### [Job item]
Would you transcribe the records below from the line with "Some of its" to the line with "## [Crawley](http://project.crawley-cloud.com/)", ends included, exactly and with nothing more, leaving the pictures out?

Materials provided below:

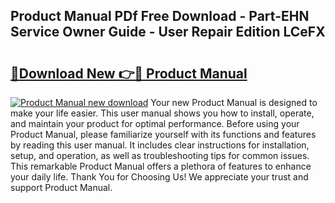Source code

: ## Product Manual PDf Free Download - Part-EHN Service Owner Guide - User Repair Edition LCeFX

# <h2><a href="http://bc4579.oget.top/?id=Product+Manual">🔗Download New 👉🔴 Product Manual</a></h2>

[![Product Manual new download](https://i.imgur.com/5g1atiW.png)](http://bc4579.oget.top/?id=Product+Manual)
Your new Product Manual is designed to make your life easier. This user manual shows you how to install, operate, and maintain your product for optimal performance. Before using your Product Manual, please familiarize yourself with its functions and features by reading this user manual. It includes clear instructions for installation, setup, and operation, as well as troubleshooting tips for common issues. This remarkable Product Manual offers a plethora of features to enhance your daily life. Thank You for Choosing Us! We appreciate your trust and support Product Manual.
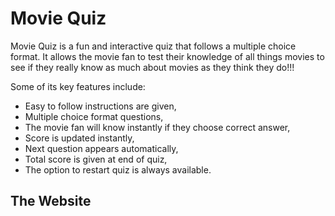# Movie Quiz

Movie Quiz is a fun and interactive quiz that follows a multiple choice format. It allows the movie fan to test their knowledge of all things movies to see if they really know as much about movies as they think they do!!!

Some of its key features include:

* Easy to follow instructions are given,
* Multiple choice format questions,
* The movie fan will know instantly if they choose correct answer,
* Score is updated instantly,
* Next question appears automatically,
* Total score is given at end of quiz,
* The option to restart quiz is always available.

## The Website

<br>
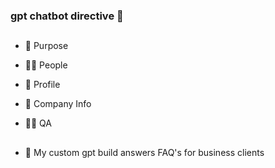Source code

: ### gpt chatbot directive 🌱 

##
- 📍 Purpose

- 👨‍💻 People

- 🔭 Profile

- 💼 Company Info

- 🤔💭 QA

##
- 🔧 My custom gpt build answers FAQ's for business clients

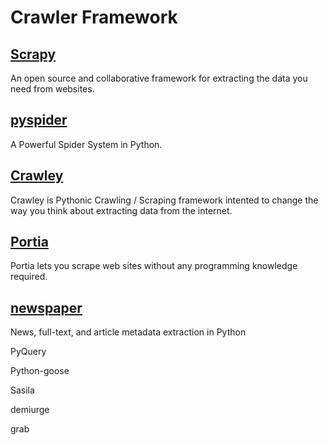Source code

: # Crawler Framework

## [Scrapy](https://scrapy.org/)

An open source and collaborative framework for extracting the data you need from websites.

## [pyspider](http://docs.pyspider.org/en/latest/)

A Powerful Spider System in Python.

## [Crawley](http://project.crawley-cloud.com/)

Crawley is Pythonic Crawling / Scraping framework intented to change the way you think about extracting data from the internet.

## [Portia](https://scrapinghub.com/portia)

Portia lets you scrape web sites without any programming knowledge required.

## [newspaper](https://github.com/codelucas/newspaper)

News, full-text, and article metadata extraction in Python

PyQuery

Python-goose

Sasila

demiurge

grab

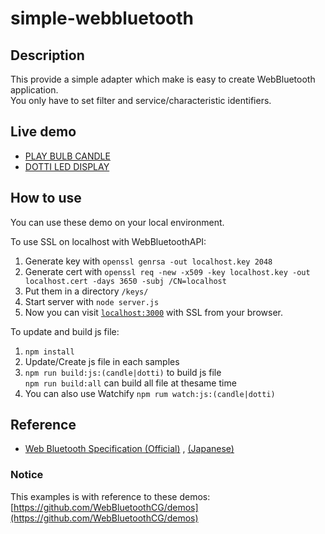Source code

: # simple-webbluetooth

## Description
This provide a simple adapter which make is easy to create WebBluetooth application.  
You only have to set filter and service/characteristic identifiers.

## Live demo

- [PLAY BULB CANDLE](https://tkybpp.github.io/simple-webbluetooth/candle/)
- [DOTTI LED DISPLAY](https://tkybpp.github.io/simple-webbluetooth/dotti/)

## How to use
You can use these demo on your local environment.  

To use SSL on localhost with WebBluetoothAPI:
  1. Generate key with `openssl genrsa -out localhost.key 2048`
  2. Generate cert with `openssl req -new -x509 -key localhost.key -out localhost.cert -days 3650 -subj /CN=localhost`
  3. Put them in a directory `/keys/`
  4. Start server with  `node server.js`
  5. Now you can visit [`localhost:3000`](https://localhost:3000/name-of-sample-app/) with SSL from your browser.

To update and build js file:
 1. `npm install`
 2. Update/Create js file in each samples
 3. `npm run build:js:(candle|dotti)` to build js file  
      `npm run build:all` can build all file at thesame time
 4. You can also use Watchify `npm rum watch:js:(candle|dotti)`

## Reference

- [Web Bluetooth Specification (Official)](https://webbluetoothcg.github.io/web-bluetooth/) , [(Japanese)](https://tkybpp.github.io/web-bluetooth-jp/)

### Notice
This examples is with reference to these demos:  
[https://github.com/WebBluetoothCG/demos](https://github.com/WebBluetoothCG/demos)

End of Materials provided.

### [Solution to this exercise]
Some of its key features include:

* Easy to follow instructions are given,
* Multiple choice format questions,
* The movie fan will know instantly if they choose correct answer,
* Score is updated instantly,
* Next question appears automatically,
* Total score is given at end of quiz,
* The option to restart quiz is always available.

## The Website

<br>
Source code

: ### gpt chatbot directive 🌱 

##
- 📍 Purpose

- 👨‍💻 People

- 🔭 Profile

- 💼 Company Info

- 🤔💭 QA

##
- 🔧 My custom gpt build answers FAQ's for business clients

Source code

: # Crawler Framework

## [Scrapy](https://scrapy.org/)

An open source and collaborative framework for extracting the data you need from websites.

## [pyspider](http://docs.pyspider.org/en/latest/)

A Powerful Spider System in Python.

## [Crawley](http://project.crawley-cloud.com/)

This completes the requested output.